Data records
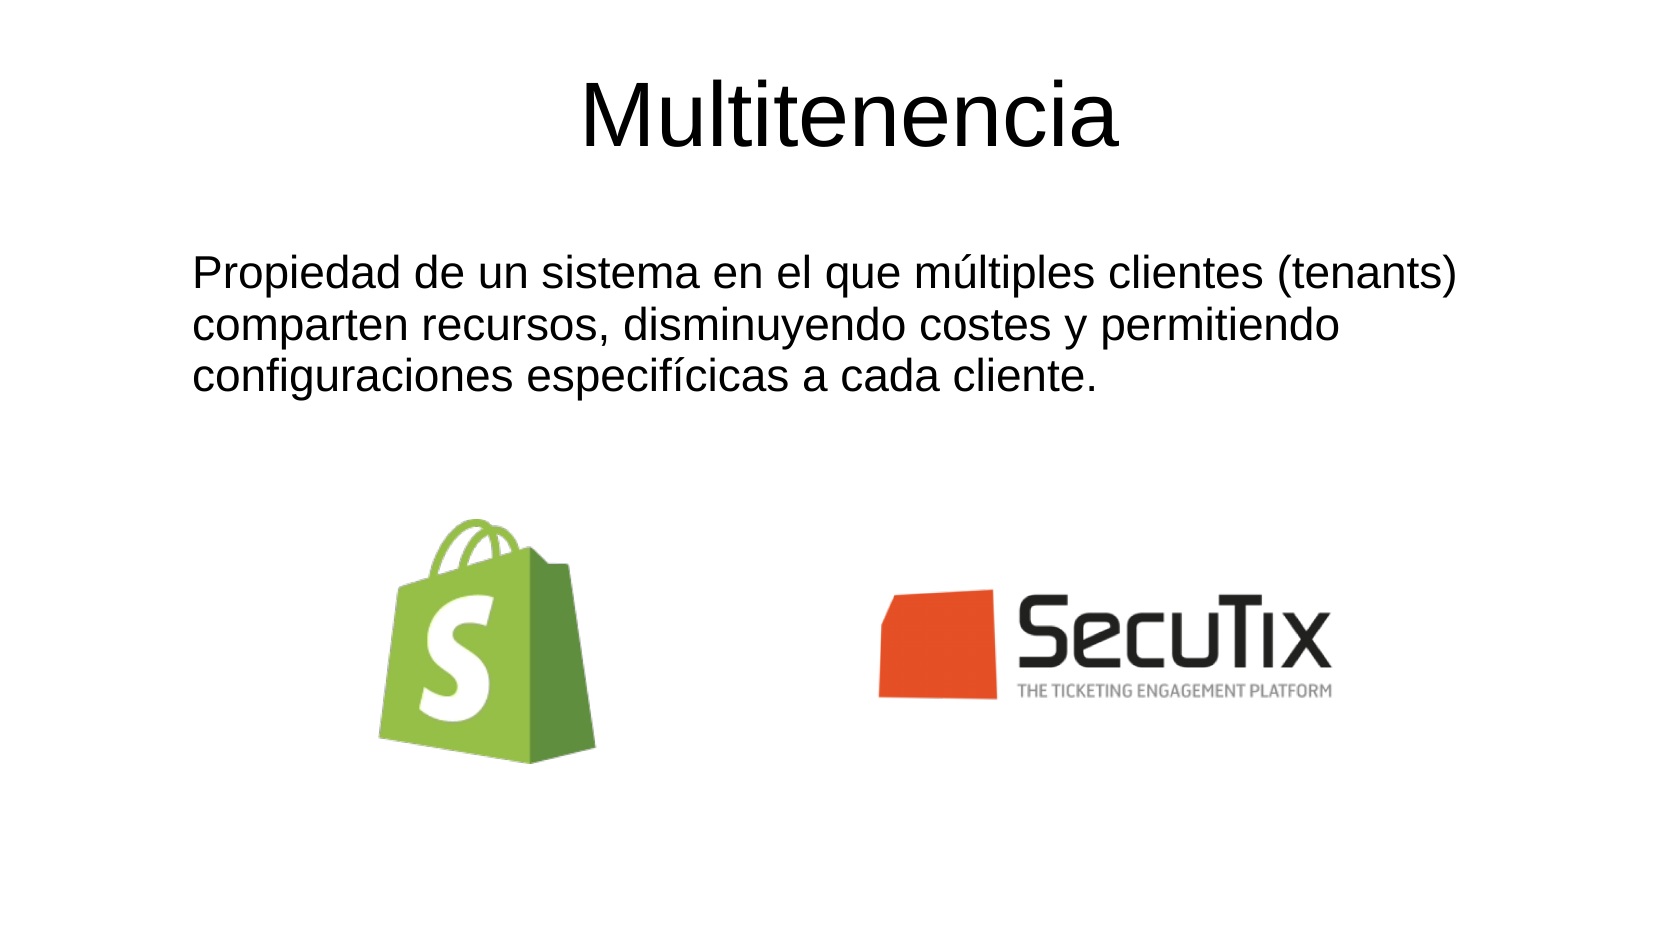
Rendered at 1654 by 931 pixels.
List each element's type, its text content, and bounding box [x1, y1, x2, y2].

picture [365, 519, 611, 764]
list Propiedad de un sistema en el que múltiples clientes (tenants) comparten recursos, disminuyendo costes y permitiendo configuraciones especifícicas a cada cliente. [136, 247, 1487, 405]
title Multitenencia [70, 37, 1559, 193]
picture [845, 498, 1366, 792]
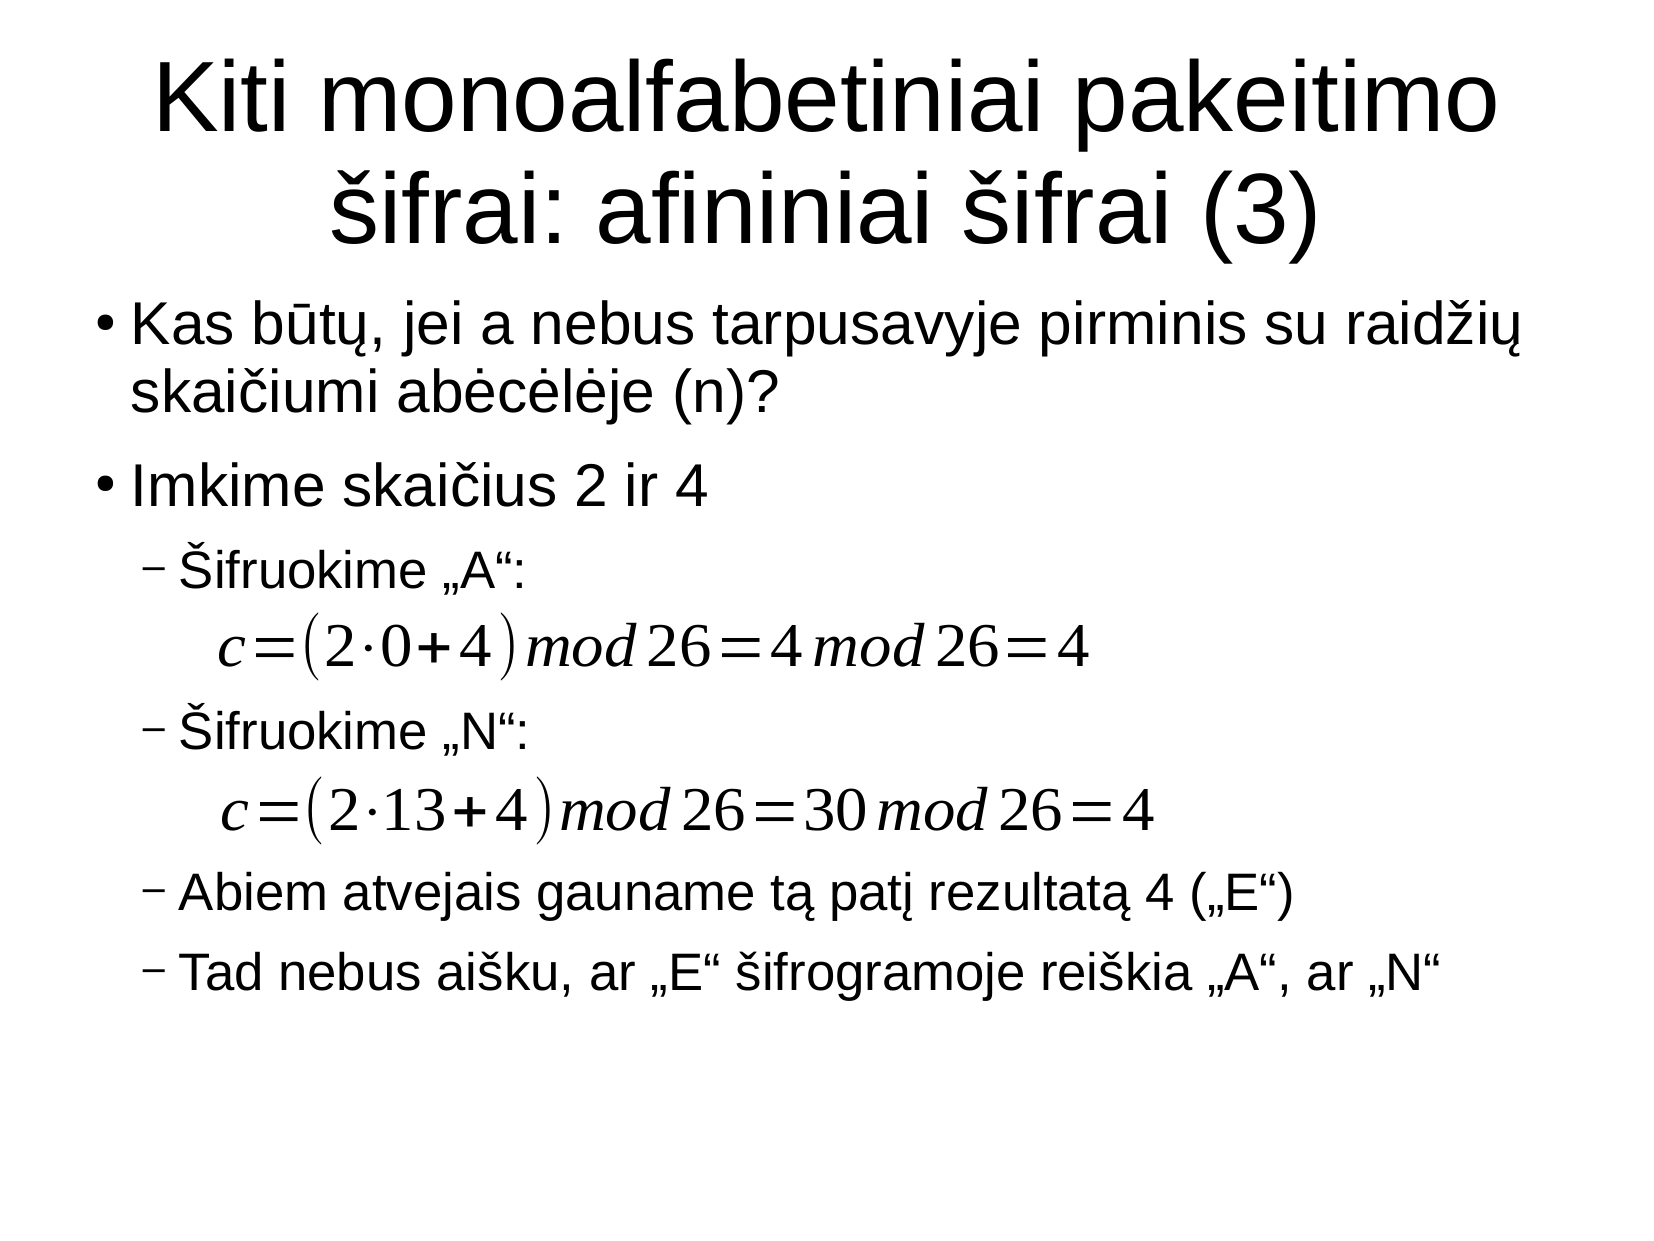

--- YOUR GOAL ---
Rewrite every line of the data above as a numbered list, skipping blank lines and leaving the pictures out.

--- RESPONSE FOR THIS EXERCISE ---
1. Rendered at 1654 by 931 pixels.
2. List each element's type, its text content, and bounding box [x1, y1, x2, y2].
3. picture [365, 519, 611, 764]
4. list Propiedad de un sistema en el que múltiples clientes (tenants) comparten recursos, disminuyendo costes y permitiendo configuraciones especifícicas a cada cliente. [136, 247, 1487, 405]
5. title Multitenencia [70, 37, 1559, 193]
6. picture [845, 498, 1366, 792]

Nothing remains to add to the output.